Марьяна поднялась затемно, как привыкла за двадцать лет крестьянской жизни. Печь затопила с первой спички — руки помнили каждую щербинку на чугунной дверце, каждый изгиб старого колосника. Огонь занялся весело, жадно облизывая сухие березовые полешки, и по кухне поплыл горьковатый дымок, смешанный с запахом свежего хлеба — вчерашнего, уже успевшего зачерстветь.
Гаврила спал в горнице, отвернувшись к стене. Со стороны могло показаться, что он не дышит вовсе — так неподвижно лежало его тело под ватным одеялом. Но Марьяна знала: муж не спит. Просто не хочет с ней говорить. С некоторых пор это стало привычкой — молчать по утрам, молчать за ужином, молчать, глядя в одну точку, пока она управляется по хозяйству.

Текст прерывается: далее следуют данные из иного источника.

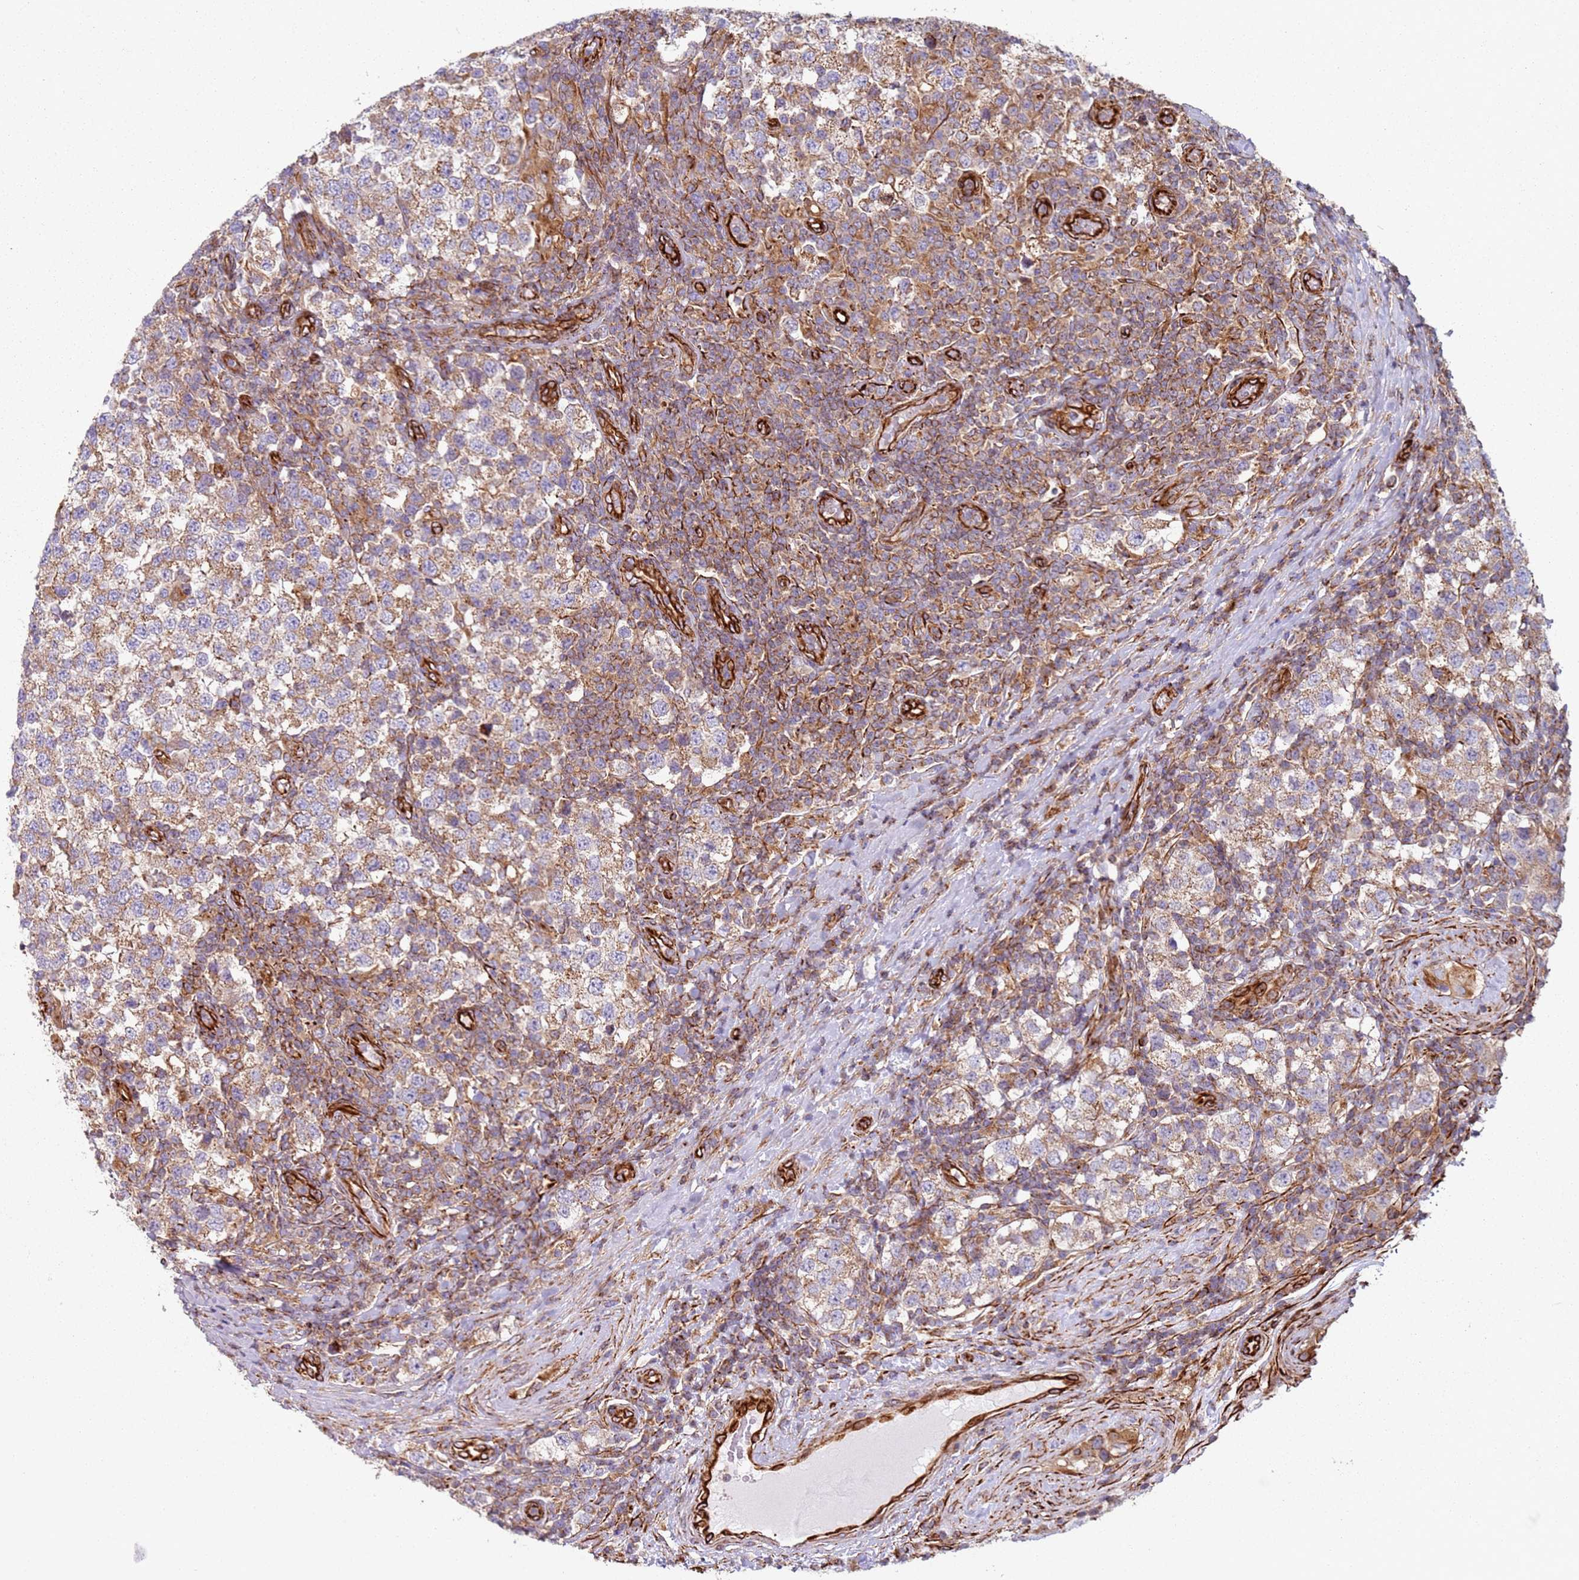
{"staining": {"intensity": "moderate", "quantity": ">75%", "location": "cytoplasmic/membranous"}, "tissue": "testis cancer", "cell_type": "Tumor cells", "image_type": "cancer", "snomed": [{"axis": "morphology", "description": "Seminoma, NOS"}, {"axis": "topography", "description": "Testis"}], "caption": "IHC histopathology image of testis cancer (seminoma) stained for a protein (brown), which reveals medium levels of moderate cytoplasmic/membranous positivity in approximately >75% of tumor cells.", "gene": "SNAPIN", "patient": {"sex": "male", "age": 34}}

Она не винила его. Когда Гаврила вернулся с фронта в сорок четвертом, без правой ноги по самое бедро, на самодельных костылях, что вырезал ему санитар в госпитале, — он еще пытался шутить. Говорил, что главное — голова цела, а нога… что нога? Деревяшку приладим, не впервой русскому мужику на протезе ковылять. Но шутки закончились быстро. Нога, точнее, то, что от нее осталось, болела постоянно — тупо, изматывающе, особенно к перемене погоды. А еще болело где-то глубже, там, куда ни компресс, ни настойку не приложишь. Гаврила, в прошлом первый гармонист на всю округу, стал чужим человеком в собственном доме.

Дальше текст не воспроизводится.